Quer ler este texto em PDF?

quarta-feira, 21 de dezembro de 2011

SITUAÇÃO

Há países, como a Inglaterra, em que o rádio e a televisão pertencem ao poder público. Proíbe-se que a empresa privada os explore, para que se evite a força econômica a serviço de idéias dos seus proprietários e contrários aos interesses públicos, deformando-se os aspectos mais caros do civismo nacional, como, por exemplo, a linguagem. A tevê, sobretudo tornou-se processo dos mais ativos para a inquietação do home, pela propaganda do luxo supérfluo, do erotismo. A tevê é poderosa via de comunicação, justamente porque se utiliza do som e da imagem. Na Brasil inexistem programas educativos, porque eles não têm audiência nem rendem do ponto de vista comercial. O noticiário abundante está nos assassinatos bárbaros, na perversidade dos seqüestros, nos dramas dos sem-teto, na terrível matança urbana praticada pelos justiceiros, nos assaltos de rendas milionárias, no comércio da droga, no drama das greves dos famintos. Relegam-se a plano secundário as datas patrióticas da nação. Tiradentes vale um ilustre desconhecido do povo brasileiro e do protomártir corajoso apenas os policiais militares homenageiam a memória, lembrando a glória do alferes seu patrono. Euclides da Cunha ganhou as telas televisivas por causa da tragédia em que se envolveu, jamais por razão de ter dado novos rumos aos estudos sociais brasileiros. Uma estação de tevê faz pouco tempo ganhou milhões exibindo cenas de uma triste história passional, em que o grande escritor aparece como um tipo grosseiro, nervoso, quando Euclides sempre teve gestos de coragem e no trato com a família e os amigos sempre de exemplar maneiras, até quando a esposa, de sexo anormal, em amores clandestinos com um jovem de 17 anos, caso de inversão sexual, pois a mulher andava pelo dobro - criou, de modo leviano, numa época de severos costumes familiares, um Euclides sem rumo e sem norte, disposto em determinada hora a lavar a honra do lar ultrajado. Ana de Assis era feia, um tanto gorducha, mas arrancava furores de um jovem virgem em matéria feminina. A televisão enganou a ignorância nacional, colocando no lugar da adultera a magnífica Vera Fischer. Como sempre o material predileto da tevê brasileira está na exploração do erotismo, nas novelas de conteúdo passional e emocional. No mais, violência por cima de violência, na exibição de um País doente no seu organismo moral, social e espiritual.

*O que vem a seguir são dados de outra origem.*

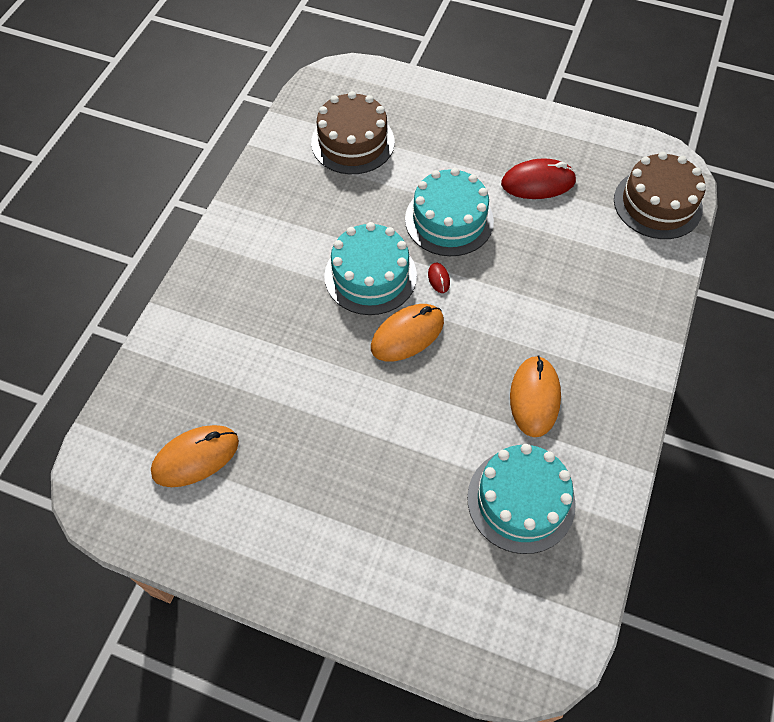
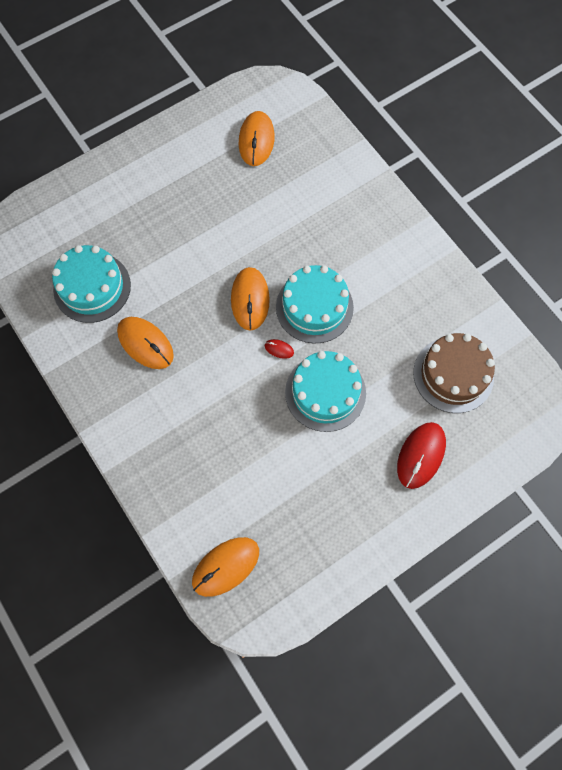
camera: 125 degrees right, 10 degrees up
red mouse [501,158,577,199] -> red mouse moved to [397,422,446,489]
brown cake [614,152,706,239] -> orange mouse [192,537,259,597]

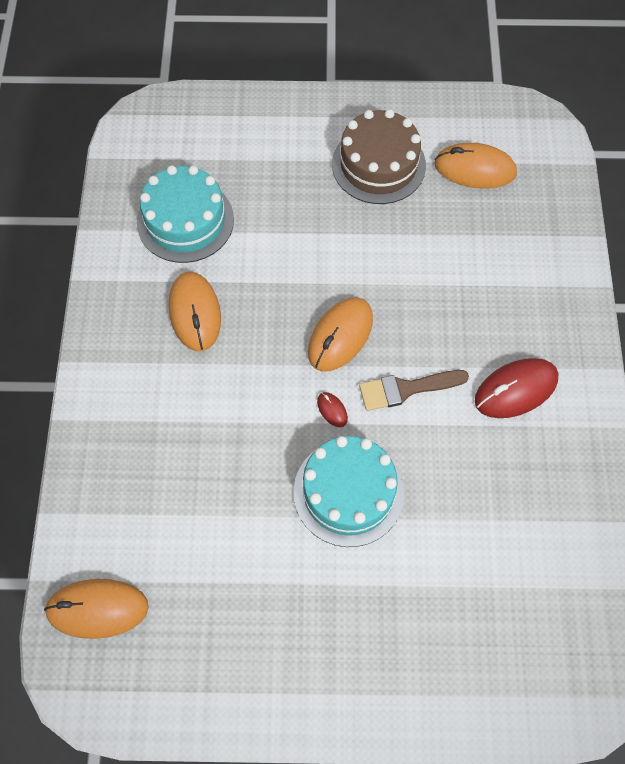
camera: 35 degrees right, 5 degrees down
orange mouse [239,111,275,166] -> orange mouse turned 60 degrees clockwise [434,143,517,189]
turquoise cake [276,265,354,343] -> brown brush [359,370,469,411]
red mouse [397,422,446,489] -> red mouse moved to [475,358,558,418]
brown cake [413,333,495,413] -> brown cake moved to [332,109,426,204]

Na verdade, o Brasil destes dias cruciais corresponde a um Brasil de problemas cada vez mais intensos. Avolumam-se as crises. Multiplicam-se os crimes contra o patrimônio e contra a pessoa. Mata-se por qualquer motivo. As classes nababescas vivem do fútil e da estroinice. Os assalariados padecem a pior de todas as afrontas: a fome endêmica. Dois meses antes de assumir o atual presidente da República, a indústria e o comércio,d e mão dadas, subiam todo dia o preço das mais variadas necessidades do homem como se se prevenissem contra o possível tabelamento de preços na administração que se inaugurava. Assim, o regime inflacionário jamais chegou a zero, como na propaganda oficial, pois os preços de 15 de março estavam aumentados como prevenção contra o regime Collor.

Que se está fazendo da cultura e da educação? Na área cultural, as entidades por ela responsáveis perderam os seus melhores servidores, demitidos por via simplesmente numérica, como se assim fosse possível efetivar qualquer tipo de reforma administrativa. Na área educacional, o ensino público e privado, faz que os verdadeiros mestres busquem atividades com que suportem a vida, no seu cortejo incontável de angústias, e que outros mestres se improvisem num verdadeiro antimagistério. E observe-se que no Brasil pouco ou quase nada se ensina, e circunstância mais aberrante: colégios e universidades nenhum gesto adotam para que o homem se eduque.

A nação precisa de paz, de encontrar caminhos para a tranqüilidade dos brasileiros doentes, de hospitais fechados, famintos, esquálidos, habitando imensas favelas. No Brasil o que menos se respeita é a vida do semelhante. Por quê? Porque dói tanto padecimento de milhões e a riqueza cartorial, a roubalheira dos dinheiros públicos, a impunidade dos colarinhos-brancos, a existência faustosa e irresponsável de poucos, dos protegidos e apadrinhados.

E quando mais se necessita de que a violência seja varrida, novas vítimas se fabricam, com a famosa reforma administrativa, que se baseia, exclusivamente no critério das demissões. Milhares de servidores desempregados. Mais vítimas cujo caminho está na adesão à violência. Se as nomeações foram desnecessárias, para a satisfação de interesses da parentela ou da politicagem, por que não se punem os autores das ilegalidades?